**Exercise tasks**
A. In the passage about Bharath Subramaniyam, who was his main teacher at the "Chess Gurukul" school in Chennai?
B. Resume the passage about Bharath Subramaniyam, picking up right after its final sentence.

**Exercise passage**
# # # #

Bharath Subramaniyam (born 17 October 2007) is an Indian chess player holding the title of grandmaster.

He learned chess at the age of five years from his father Harishankkar . Starting from 2014, he attended the "Chess Gurukul" school in Chennai, having GM Ramachandran Ramesh as his main teacher. From, March 2019, Bharath also started attending training sessions by GM Alexander Goloshchapov. The sessions were useful in improving his positional play and helped him to reach his norms faster. In January 2020, Bharath was selected for a special training camp sponsored by Microsense networks conducted by former World champion GM Vladimir Kramnik and former World chess challenger GM Boris Gelfand. Bharath is currently training with Indian chess Grandmaster Shyam Sundar. 

He completed his 3rd IM norm in June 2019, at the age of 11 years and 8 months. The title was officially ratified by FIDE in September of the same year.

# # # #

**Data excerpt**
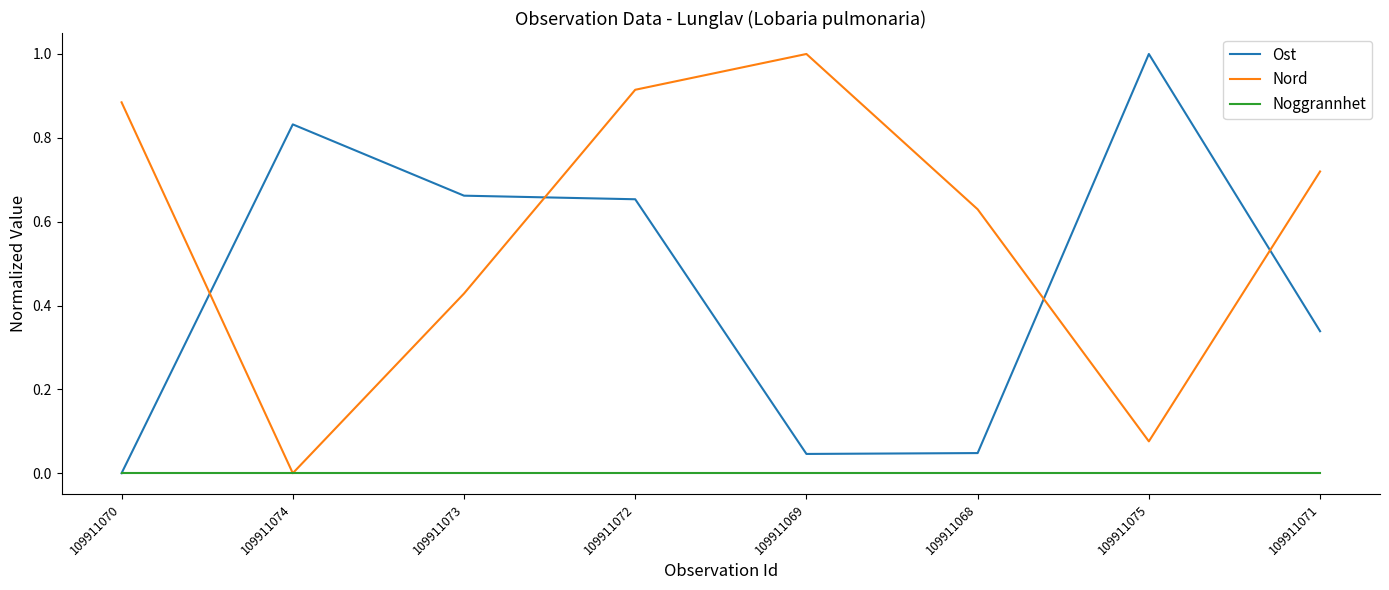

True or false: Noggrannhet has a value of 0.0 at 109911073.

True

# # # #

**Answers for the exercise**
A. GM Ramachandran Ramesh.

B.
In January 2022 Bharath earned his third and final GM norm to become India's 73rd grandmaster at the age of 14, by scoring 7.5/9 at the Vergani Cup Open in Cattolica, Italy, and raising his live rating above 2500. As of May 29th 2022, he is the youngest Indian grandmaster.

Main results
 2015 – in August he wins at Suwon (Korea) the Asian Youth Championship in the Under-8 section. In November he wins  the World Youth Championship Under-8 at Porto Carras in Greece with 9,5/ 11; 
 2017 – in August he places 4th in the World Youth Championship Under-10 at Pocos de Caldas in Brazil.
 2019 – in January he places 4th in the blitz section of the Roquetas de Mar Chess Festival. 
 2019 - In June he achieves his final IM norm in Goa open and becomes International master.
 2020 – in February he places 11th at the Aeroflot Open in Moscow with 5,5/ 9, ahead of 54 Grandmasters and getting his first GM norm with a rating performance greater than 2700.
 2021 – in October he is placed 4th(tied for 3rd) at the Junior Rountable Under 21 tournament in Bulgaria with 6.5/9. He made his 2nd GM norm.

References

External links
 
 
 Bharath Subramaniyam chess games at 365Chess.com
 Bharath Subramaniyam stuns GM Zhou Jianchao at Aeroflot Open 2020 (YouTube)
 This 12-year-old IM will floor you with his clarity of thinking and erudition (YouTube)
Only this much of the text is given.